From the data below, repeat everything exactly except the images.
○ ○ ○ ○
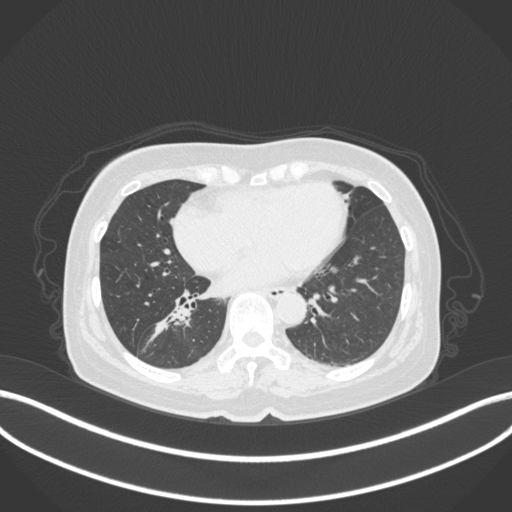
Chest CT, one axial slice. Position 156 of 429 along the scan axis. 120 kVp. Lung window (W 1500 / L -600 HU). 1 mm slice thickness. 512 × 512 image matrix. Patient: female, 67 years. Case-level facts recorded for this patient, not image findings: clinical TNM (as recorded): T1c N1 M0; histopathological grade: G2-3.
Structures marked on this image (rectangle marked by the reading radiologist):
- lung tumour (recorded histology: adenocarcinoma): box from (x=147, y=300) to (x=194, y=337) px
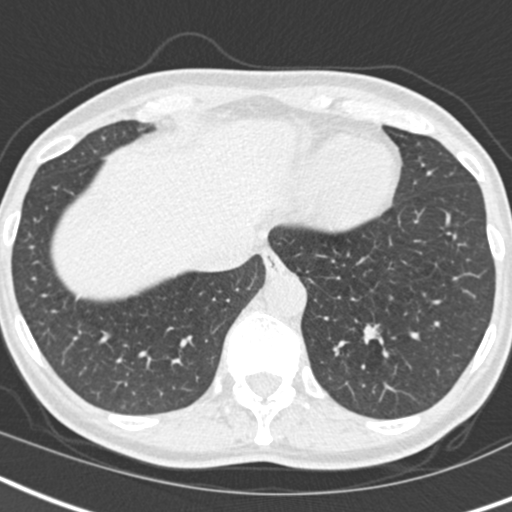
Low-dose screening chest CT, one axial slice. Position 48 of 173 along the scan axis. Reconstruction kernel B30f. Lung window (W 1500 / L -600 HU). 512 × 512 image matrix, field of view 293 × 293 mm.
Annotated regions visible in this slice (expert manual segmentation):
- lesion 1 (tumor, lower lobe of left lung): bounding box (x1, y1, x2, y2) in pixels: (363, 323, 382, 344)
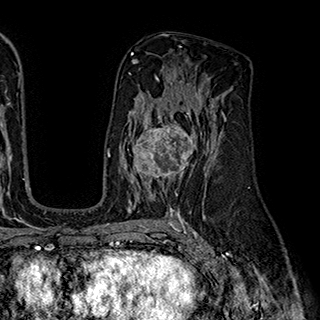
Breast MRI (dynamic contrast-enhanced), one axial slice. Position 112 of 180 along the scan axis. Cropped to one breast. Dynamic contrast-enhanced series, time point 2 of 7 at this slice position (early post-contrast). 1.5 T. TE 2.8 ms, TR 5.4 ms. 1 mm slice thickness. 320 × 320 image matrix, field of view 225 × 225 mm. Female patient.
Annotated regions visible in this slice (semi-automatic segmentation, software-assisted and operator-edited):
- enhancing-tissue mask used for the functional tumour volume (all voxels passing the contrast-enhancement thresholds inside the analysis volume; usually the tumour): box from (x=124, y=110) to (x=200, y=195) px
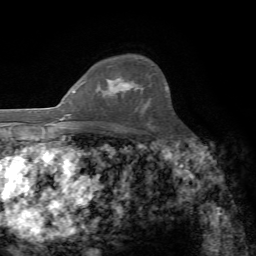
Breast MRI, one axial slice. Slice 52 of 72 in the series (ordered by position). Cropped to one breast. Dynamic contrast-enhanced series, time point 2 of 7 at this slice position (early post-contrast). 1.5 T. TE 4.3 ms, TR 8.7 ms. 256 × 256 image matrix, field of view 180 × 180 mm. Female patient.
Structures marked on this image (semi-automatically segmented with operator editing):
- enhancing-tissue mask used for the functional tumour volume (all voxels passing the contrast-enhancement thresholds inside the analysis volume; usually the tumour): bounding box [x1, y1, x2, y2] px = [101, 79, 133, 97]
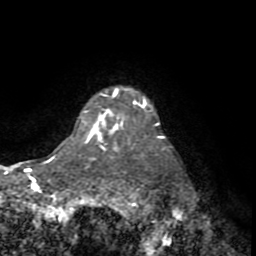
Breast MRI (dynamic contrast-enhanced), one axial slice. Slice 63 of 72 in the series (ordered by position). Cropped to one breast. Dynamic contrast-enhanced series, time point 2 of 8 at this slice position (early post-contrast). 1.5 T. TE 3.2 ms, TR 6.5 ms. 2.2 mm slice thickness. 256 × 256 image matrix, field of view 180 × 180 mm. Female patient.
Structures marked on this image (semi-automatic segmentation, software-assisted and operator-edited):
- enhancing-tissue mask used for the functional tumour volume (all voxels passing the contrast-enhancement thresholds inside the analysis volume; usually the tumour): bounding box (x1, y1, x2, y2) in pixels: (87, 89, 163, 141)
○ ○ ○ ○
### Result of this task
Chest CT, one axial slice. Position 156 of 429 along the scan axis. 120 kVp. Lung window (W 1500 / L -600 HU). 1 mm slice thickness. 512 × 512 image matrix. Patient: female, 67 years. Case-level facts recorded for this patient, not image findings: clinical TNM (as recorded): T1c N1 M0; histopathological grade: G2-3.
Structures marked on this image (rectangle marked by the reading radiologist):
- lung tumour (recorded histology: adenocarcinoma): box from (x=147, y=300) to (x=194, y=337) px
Low-dose screening chest CT, one axial slice. Position 48 of 173 along the scan axis. Reconstruction kernel B30f. Lung window (W 1500 / L -600 HU). 512 × 512 image matrix, field of view 293 × 293 mm.
Annotated regions visible in this slice (expert manual segmentation):
- lesion 1 (tumor, lower lobe of left lung): bounding box (x1, y1, x2, y2) in pixels: (363, 323, 382, 344)
Breast MRI (dynamic contrast-enhanced), one axial slice. Position 112 of 180 along the scan axis. Cropped to one breast. Dynamic contrast-enhanced series, time point 2 of 7 at this slice position (early post-contrast). 1.5 T. TE 2.8 ms, TR 5.4 ms. 1 mm slice thickness. 320 × 320 image matrix, field of view 225 × 225 mm. Female patient.
Annotated regions visible in this slice (semi-automatic segmentation, software-assisted and operator-edited):
- enhancing-tissue mask used for the functional tumour volume (all voxels passing the contrast-enhancement thresholds inside the analysis volume; usually the tumour): box from (x=124, y=110) to (x=200, y=195) px
Breast MRI, one axial slice. Slice 52 of 72 in the series (ordered by position). Cropped to one breast. Dynamic contrast-enhanced series, time point 2 of 7 at this slice position (early post-contrast). 1.5 T. TE 4.3 ms, TR 8.7 ms. 256 × 256 image matrix, field of view 180 × 180 mm. Female patient.
Structures marked on this image (semi-automatically segmented with operator editing):
- enhancing-tissue mask used for the functional tumour volume (all voxels passing the contrast-enhancement thresholds inside the analysis volume; usually the tumour): bounding box [x1, y1, x2, y2] px = [101, 79, 133, 97]
Breast MRI (dynamic contrast-enhanced), one axial slice. Slice 63 of 72 in the series (ordered by position). Cropped to one breast. Dynamic contrast-enhanced series, time point 2 of 8 at this slice position (early post-contrast). 1.5 T. TE 3.2 ms, TR 6.5 ms. 2.2 mm slice thickness. 256 × 256 image matrix, field of view 180 × 180 mm. Female patient.
Structures marked on this image (semi-automatic segmentation, software-assisted and operator-edited):
- enhancing-tissue mask used for the functional tumour volume (all voxels passing the contrast-enhancement thresholds inside the analysis volume; usually the tumour): bounding box (x1, y1, x2, y2) in pixels: (87, 89, 163, 141)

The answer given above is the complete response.